__To-do item__
Where does "datac" appear in the data? Return each line that holds it.

[[ Data section, beginning ]]

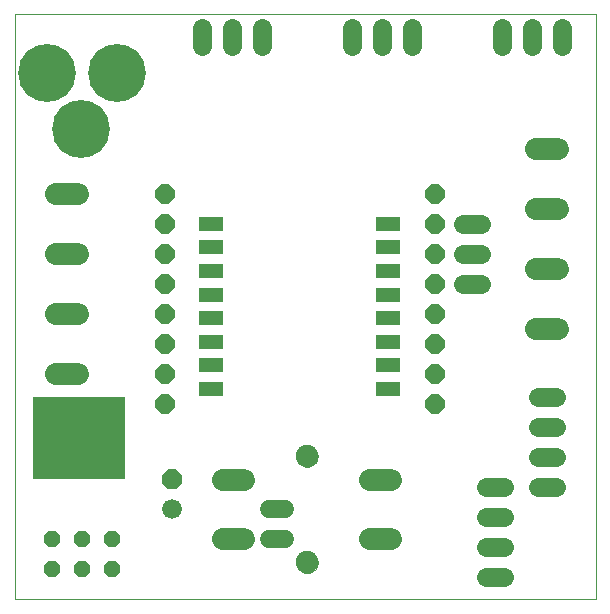
<source format=gts>
G75*
%MOIN*%
%OFA0B0*%
%FSLAX24Y24*%
%IPPOS*%
%LPD*%
%AMOC8*
5,1,8,0,0,1.08239X$1,22.5*
%
%ADD10C,0.0000*%
%ADD11R,0.3063X0.2750*%
%ADD12OC8,0.0560*%
%ADD13OC8,0.0660*%
%ADD14C,0.0660*%
%ADD15C,0.0600*%
%ADD16C,0.0745*%
%ADD17C,0.0750*%
%ADD18C,0.0640*%
%ADD19R,0.0827X0.0512*%
%ADD20OC8,0.0634*%
%ADD21C,0.1930*%
D10*
X002107Y000113D02*
X002107Y019609D01*
X021477Y019609D01*
X021477Y000113D01*
X002107Y000113D01*
X011502Y001343D02*
X011504Y001380D01*
X011510Y001417D01*
X011519Y001453D01*
X011533Y001487D01*
X011550Y001520D01*
X011570Y001552D01*
X011593Y001581D01*
X011619Y001607D01*
X011648Y001630D01*
X011679Y001650D01*
X011713Y001667D01*
X011747Y001681D01*
X011783Y001690D01*
X011820Y001696D01*
X011857Y001698D01*
X011894Y001696D01*
X011931Y001690D01*
X011967Y001681D01*
X012001Y001667D01*
X012034Y001650D01*
X012066Y001630D01*
X012095Y001607D01*
X012121Y001581D01*
X012144Y001552D01*
X012164Y001521D01*
X012181Y001487D01*
X012195Y001453D01*
X012204Y001417D01*
X012210Y001380D01*
X012212Y001343D01*
X012210Y001306D01*
X012204Y001269D01*
X012195Y001233D01*
X012181Y001199D01*
X012164Y001166D01*
X012144Y001134D01*
X012121Y001105D01*
X012095Y001079D01*
X012066Y001056D01*
X012035Y001036D01*
X012001Y001019D01*
X011967Y001005D01*
X011931Y000996D01*
X011894Y000990D01*
X011857Y000988D01*
X011820Y000990D01*
X011783Y000996D01*
X011747Y001005D01*
X011713Y001019D01*
X011680Y001036D01*
X011648Y001056D01*
X011619Y001079D01*
X011593Y001105D01*
X011570Y001134D01*
X011550Y001165D01*
X011533Y001199D01*
X011519Y001233D01*
X011510Y001269D01*
X011504Y001306D01*
X011502Y001343D01*
X011502Y004883D02*
X011504Y004920D01*
X011510Y004957D01*
X011519Y004993D01*
X011533Y005027D01*
X011550Y005060D01*
X011570Y005092D01*
X011593Y005121D01*
X011619Y005147D01*
X011648Y005170D01*
X011679Y005190D01*
X011713Y005207D01*
X011747Y005221D01*
X011783Y005230D01*
X011820Y005236D01*
X011857Y005238D01*
X011894Y005236D01*
X011931Y005230D01*
X011967Y005221D01*
X012001Y005207D01*
X012034Y005190D01*
X012066Y005170D01*
X012095Y005147D01*
X012121Y005121D01*
X012144Y005092D01*
X012164Y005061D01*
X012181Y005027D01*
X012195Y004993D01*
X012204Y004957D01*
X012210Y004920D01*
X012212Y004883D01*
X012210Y004846D01*
X012204Y004809D01*
X012195Y004773D01*
X012181Y004739D01*
X012164Y004706D01*
X012144Y004674D01*
X012121Y004645D01*
X012095Y004619D01*
X012066Y004596D01*
X012035Y004576D01*
X012001Y004559D01*
X011967Y004545D01*
X011931Y004536D01*
X011894Y004530D01*
X011857Y004528D01*
X011820Y004530D01*
X011783Y004536D01*
X011747Y004545D01*
X011713Y004559D01*
X011680Y004576D01*
X011648Y004596D01*
X011619Y004619D01*
X011593Y004645D01*
X011570Y004674D01*
X011550Y004705D01*
X011533Y004739D01*
X011519Y004773D01*
X011510Y004809D01*
X011504Y004846D01*
X011502Y004883D01*
D11*
X004264Y005488D03*
D12*
X004357Y002113D03*
X003357Y002113D03*
X003357Y001113D03*
X004357Y001113D03*
X005357Y001113D03*
X005357Y002113D03*
D13*
X007357Y004113D03*
D14*
X007357Y003113D03*
D15*
X010577Y003113D02*
X011137Y003113D01*
X011137Y002113D02*
X010577Y002113D01*
D16*
X009750Y002133D02*
X009045Y002133D01*
X009045Y004093D02*
X009750Y004093D01*
X013965Y004093D02*
X014670Y004093D01*
X014670Y002133D02*
X013965Y002133D01*
X019505Y009113D02*
X020210Y009113D01*
X020210Y011113D02*
X019505Y011113D01*
X019505Y013113D02*
X020210Y013113D01*
X020210Y015113D02*
X019505Y015113D01*
X004210Y013613D02*
X003505Y013613D01*
X003505Y011613D02*
X004210Y011613D01*
X004210Y009613D02*
X003505Y009613D01*
X003505Y007613D02*
X004210Y007613D01*
D17*
X011857Y004883D03*
X011857Y001343D03*
D18*
X017807Y000863D02*
X018407Y000863D01*
X018407Y001863D02*
X017807Y001863D01*
X017807Y002863D02*
X018407Y002863D01*
X018407Y003863D02*
X017807Y003863D01*
X019557Y003863D02*
X020157Y003863D01*
X020157Y004863D02*
X019557Y004863D01*
X019557Y005863D02*
X020157Y005863D01*
X020157Y006863D02*
X019557Y006863D01*
X017657Y010613D02*
X017057Y010613D01*
X017057Y011613D02*
X017657Y011613D01*
X017657Y012613D02*
X017057Y012613D01*
X018357Y018563D02*
X018357Y019163D01*
X019357Y019163D02*
X019357Y018563D01*
X020357Y018563D02*
X020357Y019163D01*
X015357Y019163D02*
X015357Y018563D01*
X014357Y018563D02*
X014357Y019163D01*
X013357Y019163D02*
X013357Y018563D01*
X010357Y018563D02*
X010357Y019163D01*
X009357Y019163D02*
X009357Y018563D01*
X008357Y018563D02*
X008357Y019163D01*
D19*
X008655Y012634D03*
X008655Y011847D03*
X008655Y011059D03*
X008655Y010272D03*
X008655Y009485D03*
X008655Y008697D03*
X008655Y007910D03*
X008655Y007122D03*
X014560Y007122D03*
X014560Y007910D03*
X014560Y008697D03*
X014560Y009485D03*
X014560Y010272D03*
X014560Y011059D03*
X014560Y011847D03*
X014560Y012634D03*
D20*
X016107Y012613D03*
X016107Y011613D03*
X016107Y010613D03*
X016107Y009613D03*
X016107Y008613D03*
X016107Y007613D03*
X016107Y006613D03*
X016107Y013613D03*
X007107Y013613D03*
X007107Y012613D03*
X007107Y011613D03*
X007107Y010613D03*
X007107Y009613D03*
X007107Y008613D03*
X007107Y007613D03*
X007107Y006613D03*
D21*
X004334Y015801D03*
X003192Y017652D03*
X005515Y017652D03*
M02*

</source>
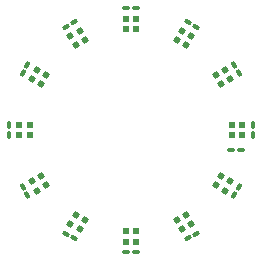
<source format=gbr>
%TF.GenerationSoftware,KiCad,Pcbnew,7.0.5.1-1-g8f565ef7f0-dirty-deb11*%
%TF.CreationDate,2023-06-02T13:43:08+00:00*%
%TF.ProjectId,pedalboard-led-ring,70656461-6c62-46f6-9172-642d6c65642d,1.0.0*%
%TF.SameCoordinates,Original*%
%TF.FileFunction,Soldermask,Top*%
%TF.FilePolarity,Negative*%
%FSLAX46Y46*%
G04 Gerber Fmt 4.6, Leading zero omitted, Abs format (unit mm)*
G04 Created by KiCad (PCBNEW 7.0.5.1-1-g8f565ef7f0-dirty-deb11) date 2023-06-02 13:43:08*
%MOMM*%
%LPD*%
G01*
G04 APERTURE LIST*
G04 Aperture macros list*
%AMRoundRect*
0 Rectangle with rounded corners*
0 $1 Rounding radius*
0 $2 $3 $4 $5 $6 $7 $8 $9 X,Y pos of 4 corners*
0 Add a 4 corners polygon primitive as box body*
4,1,4,$2,$3,$4,$5,$6,$7,$8,$9,$2,$3,0*
0 Add four circle primitives for the rounded corners*
1,1,$1+$1,$2,$3*
1,1,$1+$1,$4,$5*
1,1,$1+$1,$6,$7*
1,1,$1+$1,$8,$9*
0 Add four rect primitives between the rounded corners*
20,1,$1+$1,$2,$3,$4,$5,0*
20,1,$1+$1,$4,$5,$6,$7,0*
20,1,$1+$1,$6,$7,$8,$9,0*
20,1,$1+$1,$8,$9,$2,$3,0*%
%AMRotRect*
0 Rectangle, with rotation*
0 The origin of the aperture is its center*
0 $1 length*
0 $2 width*
0 $3 Rotation angle, in degrees counterclockwise*
0 Add horizontal line*
21,1,$1,$2,0,0,$3*%
G04 Aperture macros list end*
%ADD10RoundRect,0.100000X0.195353X-0.138361X-0.022147X0.238361X-0.195353X0.138361X0.022147X-0.238361X0*%
%ADD11RotRect,0.500000X0.500000X300.000000*%
%ADD12R,0.500000X0.500000*%
%ADD13RotRect,0.500000X0.500000X330.000000*%
%ADD14RotRect,0.500000X0.500000X210.000000*%
%ADD15RoundRect,0.100000X0.138361X0.195353X-0.238361X-0.022147X-0.138361X-0.195353X0.238361X0.022147X0*%
%ADD16RotRect,0.500000X0.500000X150.000000*%
%ADD17RoundRect,0.100000X0.022147X0.238361X-0.195353X-0.138361X-0.022147X-0.238361X0.195353X0.138361X0*%
%ADD18RoundRect,0.100000X-0.022147X-0.238361X0.195353X0.138361X0.022147X0.238361X-0.195353X-0.138361X0*%
%ADD19RoundRect,0.100000X0.238361X-0.022147X-0.138361X0.195353X-0.238361X0.022147X0.138361X-0.195353X0*%
%ADD20RoundRect,0.100000X0.100000X-0.217500X0.100000X0.217500X-0.100000X0.217500X-0.100000X-0.217500X0*%
%ADD21RoundRect,0.100000X0.217500X0.100000X-0.217500X0.100000X-0.217500X-0.100000X0.217500X-0.100000X0*%
%ADD22RoundRect,0.100000X-0.238361X0.022147X0.138361X-0.195353X0.238361X-0.022147X-0.138361X0.195353X0*%
%ADD23RoundRect,0.100000X-0.195353X0.138361X0.022147X-0.238361X0.195353X-0.138361X-0.022147X0.238361X0*%
%ADD24RoundRect,0.100000X-0.138361X-0.195353X0.238361X0.022147X0.138361X0.195353X-0.238361X-0.022147X0*%
%ADD25RotRect,0.500000X0.500000X30.000000*%
%ADD26RoundRect,0.100000X-0.100000X0.217500X-0.100000X-0.217500X0.100000X-0.217500X0.100000X0.217500X0*%
%ADD27RotRect,0.500000X0.500000X120.000000*%
%ADD28RotRect,0.500000X0.500000X240.000000*%
%ADD29RotRect,0.500000X0.500000X60.000000*%
%ADD30RoundRect,0.100000X-0.217500X-0.100000X0.217500X-0.100000X0.217500X0.100000X-0.217500X0.100000X0*%
G04 APERTURE END LIST*
D10*
%TO.C,C8*%
X71240387Y-65527905D03*
X70832887Y-64822095D03*
%TD*%
D11*
%TO.C,D11*%
X84664711Y-67179518D03*
X83885289Y-67629518D03*
X84335289Y-68408940D03*
X85114711Y-67958940D03*
%TD*%
D12*
%TO.C,D1*%
X88550000Y-59550000D03*
X88550000Y-60450000D03*
X89450000Y-60450000D03*
X89450000Y-59550000D03*
%TD*%
%TO.C,D4*%
X79550000Y-51450000D03*
X80450000Y-51450000D03*
X80450000Y-50550000D03*
X79550000Y-50550000D03*
%TD*%
D13*
%TO.C,D12*%
X87629518Y-63885289D03*
X87179518Y-64664711D03*
X87958940Y-65114711D03*
X88408940Y-64335289D03*
%TD*%
D14*
%TO.C,D8*%
X72820482Y-64664711D03*
X72370482Y-63885289D03*
X71591060Y-64335289D03*
X72041060Y-65114711D03*
%TD*%
D12*
%TO.C,D10*%
X80450000Y-68550000D03*
X79550000Y-68550000D03*
X79550000Y-69450000D03*
X80450000Y-69450000D03*
%TD*%
D15*
%TO.C,C11*%
X85527905Y-68759613D03*
X84822095Y-69167113D03*
%TD*%
D12*
%TO.C,D7*%
X71450000Y-60450000D03*
X71450000Y-59550000D03*
X70550000Y-59550000D03*
X70550000Y-60450000D03*
%TD*%
D16*
%TO.C,D6*%
X72370482Y-56114711D03*
X72820482Y-55335289D03*
X72041060Y-54885289D03*
X71591060Y-55664711D03*
%TD*%
D17*
%TO.C,C12*%
X89167113Y-64822095D03*
X88759613Y-65527905D03*
%TD*%
D18*
%TO.C,C6*%
X70832887Y-55177905D03*
X71240387Y-54472095D03*
%TD*%
D19*
%TO.C,C9*%
X75177905Y-69167113D03*
X74472095Y-68759613D03*
%TD*%
D20*
%TO.C,C7*%
X69650000Y-60407500D03*
X69650000Y-59592500D03*
%TD*%
D21*
%TO.C,C10*%
X80407500Y-70350000D03*
X79592500Y-70350000D03*
%TD*%
D22*
%TO.C,C3*%
X84822095Y-50832887D03*
X85527905Y-51240387D03*
%TD*%
D23*
%TO.C,C2*%
X88759613Y-54472095D03*
X89167113Y-55177905D03*
%TD*%
D24*
%TO.C,C5*%
X74472095Y-51240387D03*
X75177905Y-50832887D03*
%TD*%
D25*
%TO.C,D2*%
X87179518Y-55335289D03*
X87629518Y-56114711D03*
X88408940Y-55664711D03*
X87958940Y-54885289D03*
%TD*%
D26*
%TO.C,C1*%
X90350000Y-59592500D03*
X90350000Y-60407500D03*
%TD*%
D27*
%TO.C,D5*%
X75335289Y-52820482D03*
X76114711Y-52370482D03*
X75664711Y-51591060D03*
X74885289Y-52041060D03*
%TD*%
D28*
%TO.C,D9*%
X76114711Y-67629518D03*
X75335289Y-67179518D03*
X74885289Y-67958940D03*
X75664711Y-68408940D03*
%TD*%
D29*
%TO.C,D3*%
X83885289Y-52370482D03*
X84664711Y-52820482D03*
X85114711Y-52041060D03*
X84335289Y-51591060D03*
%TD*%
D21*
%TO.C,R1*%
X89317500Y-61680000D03*
X88502500Y-61680000D03*
%TD*%
D30*
%TO.C,C4*%
X79592500Y-49650000D03*
X80407500Y-49650000D03*
%TD*%
M02*

</source>
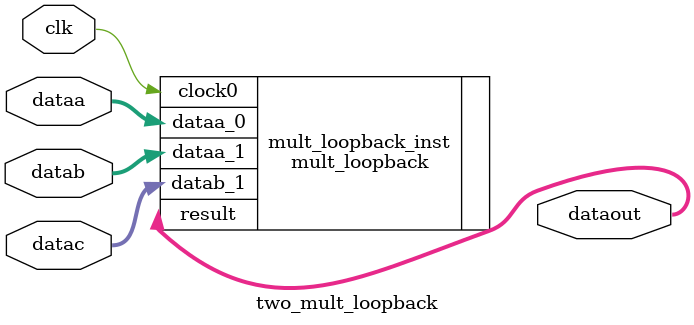
<source format=v>
module two_mult_loopback
#(parameter INPUT_WIDTH=18, parameter OUTPUT_WIDTH=36)
(
	input clk,
	input [INPUT_WIDTH-1:0] dataa, datab, datac,
	output [OUTPUT_WIDTH-1:0] dataout
);

	mult_loopback   mult_loopback_inst (
        .clock0 ( clk ),
        .dataa_0 ( dataa),
        .dataa_1 ( datab),
        .datab_1 ( datac),
        .result ( dataout)
   );

endmodule

</source>
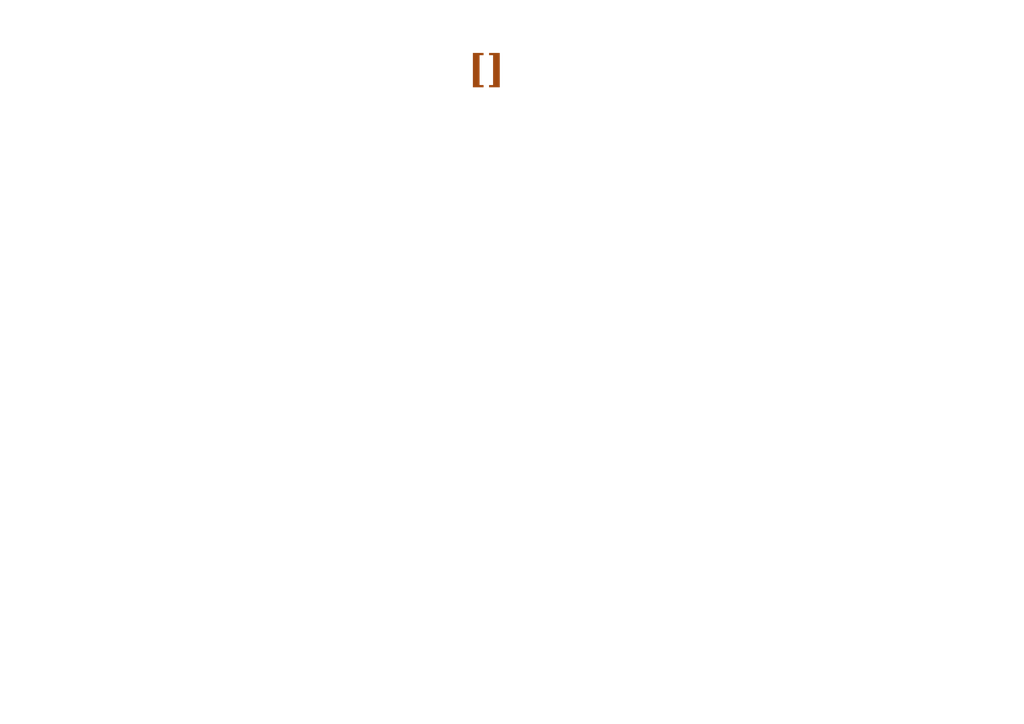
<source format=kicad_sch>
(kicad_sch
	(version 20231120)
	(generator "eeschema")
	(generator_version "8.0")
	(uuid "b7ce2658-0c16-417c-9e64-5f86ab89a607")
	(paper "A4")
	(title_block
		(title "Cell_Sentinel")
		(date "2024-11-05")
		(rev "1.0.0")
	)
	(lib_symbols)
	(text "[${#}] ${SHEETNAME}"
		(exclude_from_sim no)
		(at 143.002 22.86 0)
		(effects
			(font
				(face "Times New Roman")
				(size 8 8)
				(thickness 1.6)
				(bold yes)
				(color 159 72 15 1)
			)
		)
		(uuid "e861d57a-22d0-4f2f-b02e-9b7caf804e39")
	)
)

</source>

[[ Data section, end ]]

__Response for this exercise__
	input [INPUT_WIDTH-1:0] dataa, datab, datac,
        .datab_1 ( datac),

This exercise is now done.